Interferometry with independently prepared Bose-Einstein condensates
(T. Wasak, P. Szankowski, J. Chwedenczuk)
The value of an unknown parameter estmated from a series of experiments is inevitably burdened by the uncertainty. If the system, which is the subject of measurement, consists of classically correlated particles, this uncertainty is bounded by the shot-noise limit. To overcome this limitation, it is necessary to use an entangled state, which is usually prepared in a dedicated procedure. In this talk, it is shown that quantum correlations arising from the indistinguishability of bosons are a sufficient resource for the sub-shot-noise interferometry. To this end, an interferometer is considered, which operates on two independently prepared Bose-Einstein condensates with fluctuating numbers of particles. The sensitivity obtained from the measurement of the number of atoms is compared with the ultimate achievable bound. The main conclusion is that even in presence of major atom number fluctuations, an interferometer operating on two independently prepared condensates can give very high precision.

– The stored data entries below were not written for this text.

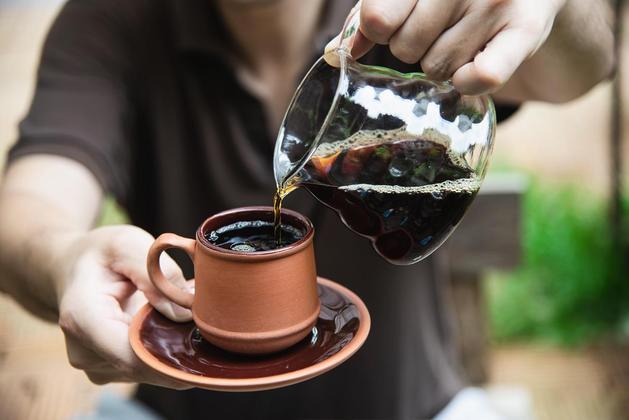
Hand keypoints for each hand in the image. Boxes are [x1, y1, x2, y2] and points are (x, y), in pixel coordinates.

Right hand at [55, 225, 192, 386]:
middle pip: (144, 367)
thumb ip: (155, 273)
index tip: (202, 339)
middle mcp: (84, 351)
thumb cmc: (102, 253)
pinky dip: (165, 349)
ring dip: (173, 348)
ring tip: (179, 313)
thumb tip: (184, 314)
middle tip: (205, 320)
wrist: (74, 267)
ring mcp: (96, 365)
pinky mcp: (110, 370)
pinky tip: (168, 325)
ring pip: (150, 371)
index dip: (169, 355)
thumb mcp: (127, 244)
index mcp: (83, 318)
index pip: (130, 355)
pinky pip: (148, 369)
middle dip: (179, 348)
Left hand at [328, 0, 565, 94]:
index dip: (378, 29)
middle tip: (436, 30)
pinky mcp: (527, 29)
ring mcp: (496, 0)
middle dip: (412, 47)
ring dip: (441, 64)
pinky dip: (469, 81)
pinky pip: (483, 76)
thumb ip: (373, 14)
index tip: (389, 24)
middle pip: (405, 47)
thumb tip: (336, 51)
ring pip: (437, 67)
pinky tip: (472, 68)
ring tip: (462, 38)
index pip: (378, 17)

From dynamics of a single superfluid vortex to quantum turbulence in the unitary Fermi gas: results of time-dependent superfluid density functional theory
(G. Wlazłowski, A. Bulgac, M.M. Forbes, K.J. Roche)
Quantized vortices are a hallmark of superfluids. Their generation, dynamics, evolution, and eventual decay have been studied experimentally for some six decades in liquid He and recently in Bose and Fermi cold atom systems. While life cycle of quantized vortices in Bose systems can be described by simple Gross-Pitaevskii equation, Fermi systems are more demanding where satisfactory description requires inclusion of many mechanisms for superfluid relaxation like various phonon processes or Cooper pair breaking. In this talk I will show that time-dependent superfluid density functional theory (TDDFT) in natural manner incorporates all these necessary ingredients. I will present numerical results for formation and dynamics of a superfluid vortex in the unitary Fermi gas and I will compare them with recent MIT experimental observations. Moreover, I will demonstrate how various vortex configurations, including quantum turbulent state, can be generated by using well established experimental techniques: laser stirring and phase imprinting.

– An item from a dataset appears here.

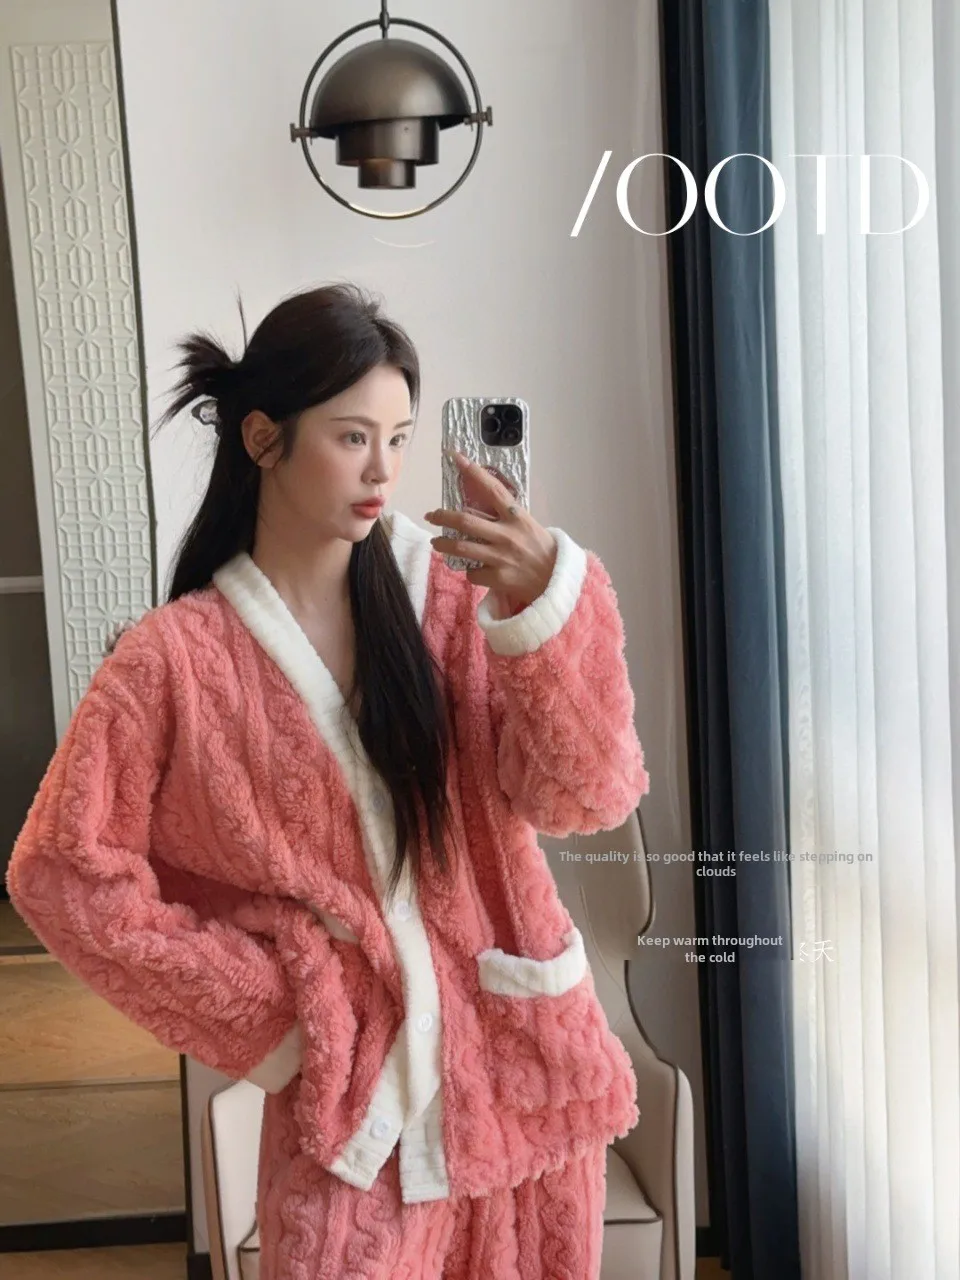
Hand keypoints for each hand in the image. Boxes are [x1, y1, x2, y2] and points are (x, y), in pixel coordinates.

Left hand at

Classical and Quantum simulations of coupled quantum fields
(Fernando Quijandría, Juanjo García-Ripoll, David Zueco)
I will review our recent work on the ground state calculation for (non relativistic) coupled quantum fields based on continuous Matrix Product States (cMPS) [1]. The cMPS is a variational ansatz for the ground state of quantum field theories in one dimension. Our method will be applied to coupled atomic interacting gases. In particular, I will characterize the low-Energy effective theory and discuss the emergence of a global Lorentz Invariant symmetry. I will also report on different phases transitions in the coupled model. The cMPS theory is based on a mapping between the fields and zero-dimensional open systems (ancillas obeying a Lindblad equation). This physical point of view permits a new paradigm on the quantum simulation for fields, complementary to analogic or digital simulations. The idea is, instead the fields, to simulate the ancillas. In the talk, I will propose a quantum simulator of a phase transition in quantum fields within circuit QED architectures. I will finish by tracking the phase transition within the ancilla parameters.